Tatsächliche (Umstände oder Sachverhalte) oder rechtliche Verhältnisse, die

  • erst nach Vertragsschluss eintreten
  • für den Unternehmer erst nach Vertragsschluss zu Tage treten

Erschwerung einer zu festem Preis übernommen Bauleistung durch Mehrkosten

  • Fragestellung
    • Anspruch auf Mehrvergütung?
    • Anspruch auf Vertragsauflösung
  • Das gesetzliche Werkvertragsrecht befasst sich in OR 373 mit dieser Thematik
  • Zum Thema des „festen Preises“ vgl. auch Fester Preis (Art. 38 SIA-Norm 118)

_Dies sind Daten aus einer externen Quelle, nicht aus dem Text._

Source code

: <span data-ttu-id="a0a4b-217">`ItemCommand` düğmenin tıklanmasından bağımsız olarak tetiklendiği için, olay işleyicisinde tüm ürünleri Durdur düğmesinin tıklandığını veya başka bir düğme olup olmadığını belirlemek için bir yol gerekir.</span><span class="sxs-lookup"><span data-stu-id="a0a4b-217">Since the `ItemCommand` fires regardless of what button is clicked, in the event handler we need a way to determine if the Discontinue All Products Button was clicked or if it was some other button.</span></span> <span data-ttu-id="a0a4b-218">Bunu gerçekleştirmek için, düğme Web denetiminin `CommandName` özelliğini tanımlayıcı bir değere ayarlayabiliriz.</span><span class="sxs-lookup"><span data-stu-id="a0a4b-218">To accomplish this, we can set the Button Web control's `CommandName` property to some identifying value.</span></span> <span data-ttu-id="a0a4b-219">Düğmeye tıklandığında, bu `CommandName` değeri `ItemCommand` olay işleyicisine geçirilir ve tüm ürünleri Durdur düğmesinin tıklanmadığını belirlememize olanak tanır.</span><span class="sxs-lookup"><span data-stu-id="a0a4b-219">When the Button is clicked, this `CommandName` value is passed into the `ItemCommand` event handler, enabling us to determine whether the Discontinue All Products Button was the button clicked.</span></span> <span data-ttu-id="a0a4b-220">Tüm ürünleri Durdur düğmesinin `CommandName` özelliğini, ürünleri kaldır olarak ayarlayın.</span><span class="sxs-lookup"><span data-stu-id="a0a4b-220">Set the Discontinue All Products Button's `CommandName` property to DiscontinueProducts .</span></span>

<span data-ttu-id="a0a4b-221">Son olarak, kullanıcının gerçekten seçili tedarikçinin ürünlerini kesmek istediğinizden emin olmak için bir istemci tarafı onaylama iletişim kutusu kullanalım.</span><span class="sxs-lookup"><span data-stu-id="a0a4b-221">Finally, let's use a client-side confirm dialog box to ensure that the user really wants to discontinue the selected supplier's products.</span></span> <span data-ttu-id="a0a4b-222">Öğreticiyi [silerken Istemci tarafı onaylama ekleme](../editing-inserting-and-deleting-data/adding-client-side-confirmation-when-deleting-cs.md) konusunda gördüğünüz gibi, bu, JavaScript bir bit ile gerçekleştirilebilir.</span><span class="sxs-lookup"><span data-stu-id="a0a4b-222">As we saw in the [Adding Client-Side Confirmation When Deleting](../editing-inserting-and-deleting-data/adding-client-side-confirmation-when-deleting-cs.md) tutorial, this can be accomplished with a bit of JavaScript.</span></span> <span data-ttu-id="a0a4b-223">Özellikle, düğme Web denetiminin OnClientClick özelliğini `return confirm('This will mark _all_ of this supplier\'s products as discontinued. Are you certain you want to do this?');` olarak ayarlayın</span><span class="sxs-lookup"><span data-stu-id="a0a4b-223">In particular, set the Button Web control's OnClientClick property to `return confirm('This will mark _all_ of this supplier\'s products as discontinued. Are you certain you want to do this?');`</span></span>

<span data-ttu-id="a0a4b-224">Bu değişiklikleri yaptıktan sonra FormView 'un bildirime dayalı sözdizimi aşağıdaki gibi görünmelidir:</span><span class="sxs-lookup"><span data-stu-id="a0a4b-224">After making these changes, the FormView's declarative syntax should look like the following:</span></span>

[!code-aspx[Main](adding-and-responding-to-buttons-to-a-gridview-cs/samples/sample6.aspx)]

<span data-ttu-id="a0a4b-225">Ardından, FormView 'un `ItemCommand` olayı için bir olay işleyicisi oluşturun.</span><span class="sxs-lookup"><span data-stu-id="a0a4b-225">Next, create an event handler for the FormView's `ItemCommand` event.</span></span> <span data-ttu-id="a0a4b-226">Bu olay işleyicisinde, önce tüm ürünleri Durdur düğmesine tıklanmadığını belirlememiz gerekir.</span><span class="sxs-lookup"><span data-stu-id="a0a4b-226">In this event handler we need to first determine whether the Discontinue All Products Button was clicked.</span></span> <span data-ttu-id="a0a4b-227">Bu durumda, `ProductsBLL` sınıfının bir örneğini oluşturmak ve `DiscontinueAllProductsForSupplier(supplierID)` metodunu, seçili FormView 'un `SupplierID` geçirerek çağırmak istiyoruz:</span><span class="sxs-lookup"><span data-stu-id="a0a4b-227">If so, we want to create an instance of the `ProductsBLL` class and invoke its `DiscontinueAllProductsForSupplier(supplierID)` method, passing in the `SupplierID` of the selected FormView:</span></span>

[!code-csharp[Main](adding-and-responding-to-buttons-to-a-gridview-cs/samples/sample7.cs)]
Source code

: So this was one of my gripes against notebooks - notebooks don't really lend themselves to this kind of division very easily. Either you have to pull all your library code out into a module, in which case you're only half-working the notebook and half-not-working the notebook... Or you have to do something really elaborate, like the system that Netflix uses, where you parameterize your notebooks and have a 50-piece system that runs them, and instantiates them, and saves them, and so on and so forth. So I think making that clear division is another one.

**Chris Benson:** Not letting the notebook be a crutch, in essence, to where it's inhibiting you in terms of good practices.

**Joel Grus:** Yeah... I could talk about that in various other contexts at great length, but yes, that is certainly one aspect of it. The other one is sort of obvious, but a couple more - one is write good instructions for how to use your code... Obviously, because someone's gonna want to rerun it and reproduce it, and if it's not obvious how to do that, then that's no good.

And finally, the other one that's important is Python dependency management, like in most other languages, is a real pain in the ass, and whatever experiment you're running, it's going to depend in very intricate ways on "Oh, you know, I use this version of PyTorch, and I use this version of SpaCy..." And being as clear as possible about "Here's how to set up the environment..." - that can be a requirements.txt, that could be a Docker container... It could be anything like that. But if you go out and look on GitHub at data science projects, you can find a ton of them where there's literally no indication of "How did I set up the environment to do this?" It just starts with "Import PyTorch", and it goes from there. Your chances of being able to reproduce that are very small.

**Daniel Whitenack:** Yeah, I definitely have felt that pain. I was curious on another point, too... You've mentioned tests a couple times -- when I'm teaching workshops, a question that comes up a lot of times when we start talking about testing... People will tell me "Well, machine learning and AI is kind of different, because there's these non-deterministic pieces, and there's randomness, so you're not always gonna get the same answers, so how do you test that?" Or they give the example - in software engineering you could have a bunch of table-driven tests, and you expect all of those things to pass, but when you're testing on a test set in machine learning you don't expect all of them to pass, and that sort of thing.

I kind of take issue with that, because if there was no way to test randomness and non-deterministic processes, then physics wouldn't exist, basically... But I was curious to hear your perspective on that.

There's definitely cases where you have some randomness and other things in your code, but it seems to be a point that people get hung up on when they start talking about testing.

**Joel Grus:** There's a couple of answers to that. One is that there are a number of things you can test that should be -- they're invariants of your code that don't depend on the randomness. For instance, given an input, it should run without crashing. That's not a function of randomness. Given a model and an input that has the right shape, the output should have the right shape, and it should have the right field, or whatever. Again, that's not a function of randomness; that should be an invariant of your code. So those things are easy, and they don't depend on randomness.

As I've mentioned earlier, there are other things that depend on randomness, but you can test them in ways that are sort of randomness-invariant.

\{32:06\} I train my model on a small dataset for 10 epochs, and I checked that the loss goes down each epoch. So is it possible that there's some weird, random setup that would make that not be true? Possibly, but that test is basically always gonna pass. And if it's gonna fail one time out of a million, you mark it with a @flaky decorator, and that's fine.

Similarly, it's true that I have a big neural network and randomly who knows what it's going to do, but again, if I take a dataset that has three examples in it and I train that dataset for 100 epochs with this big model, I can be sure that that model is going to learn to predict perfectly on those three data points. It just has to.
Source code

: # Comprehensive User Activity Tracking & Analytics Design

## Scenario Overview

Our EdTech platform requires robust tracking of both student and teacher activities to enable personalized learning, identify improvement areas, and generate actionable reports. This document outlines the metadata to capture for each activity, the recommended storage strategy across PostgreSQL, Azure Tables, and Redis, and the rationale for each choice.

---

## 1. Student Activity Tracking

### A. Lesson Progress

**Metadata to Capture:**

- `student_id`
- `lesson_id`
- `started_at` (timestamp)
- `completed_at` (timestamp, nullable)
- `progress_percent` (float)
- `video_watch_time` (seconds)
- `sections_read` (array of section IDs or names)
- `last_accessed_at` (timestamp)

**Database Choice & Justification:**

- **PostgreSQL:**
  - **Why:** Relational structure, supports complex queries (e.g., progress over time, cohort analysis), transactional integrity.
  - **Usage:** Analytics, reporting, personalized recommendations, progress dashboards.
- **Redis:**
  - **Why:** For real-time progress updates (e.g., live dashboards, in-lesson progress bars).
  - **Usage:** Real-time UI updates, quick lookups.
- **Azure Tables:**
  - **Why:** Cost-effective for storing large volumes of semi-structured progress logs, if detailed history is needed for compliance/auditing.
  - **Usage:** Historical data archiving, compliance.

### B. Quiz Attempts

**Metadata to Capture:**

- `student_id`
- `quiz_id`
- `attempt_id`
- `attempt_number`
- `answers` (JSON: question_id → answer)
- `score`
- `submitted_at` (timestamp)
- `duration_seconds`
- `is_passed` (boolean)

Hinsichtlich der besonderen Verhältnisse ist im Einzelnen zu beachten:

Grundsätzliches

Grundlagen

  • Werkvertrag
  • Vertragliche Übernahme der SIA-Norm 118
  • 58 SIA-Norm 118

Voraussetzungen für die Anwendung der Regeln zu den besonderen Verhältnissen

  • Grundsatz > Unternehmer hat die geschuldete Leistung zum vereinbarten Preis zu erbringen, ohne Anspruch auf zusätzliche Vergütung
    • Festpreisabrede
      • Anwendung nur auf Werkverträge mit festen Preisen (Art. 38 Abs. 1)
    • Höhere Ausführungskosten
      • Mehr Arbeit oder mehr Auslagen
    • Kein Verschulden des Bauherrn
      • siehe aber nachfolgend (Bauherrenverschulden)
    • Vorbehalt
      • Sonderfälle von Art. 59 – 61 SIA-Norm 118
        • Ausserordentliche Umstände
        • Ungünstige Witterungsverhältnisse
        • Stilllegung von Baustellen aus marktwirtschaftlichen Gründen
  • Ausnahme > Bauherrenverschulden
    • Zusatzvergütung
      • Anspruch auf zusätzliche Vergütung
    • Verschuldensgründe
      • Mangelhafte Angaben des Bauherrn in den Bauausschreibungsunterlagen über den Baugrund
      • Voraussetzungen
        • Bauherrenvertretung
        • Bauherrenfachkundigkeit
        • Sachverständigenvertretung
    • Höhe
      • Die Höhe der zusätzlichen Vergütung bestimmt sich im Rahmen der sinngemäss anzuwendenden Art. 86 -91 (Art. 58 Abs. 2, 1. Satz)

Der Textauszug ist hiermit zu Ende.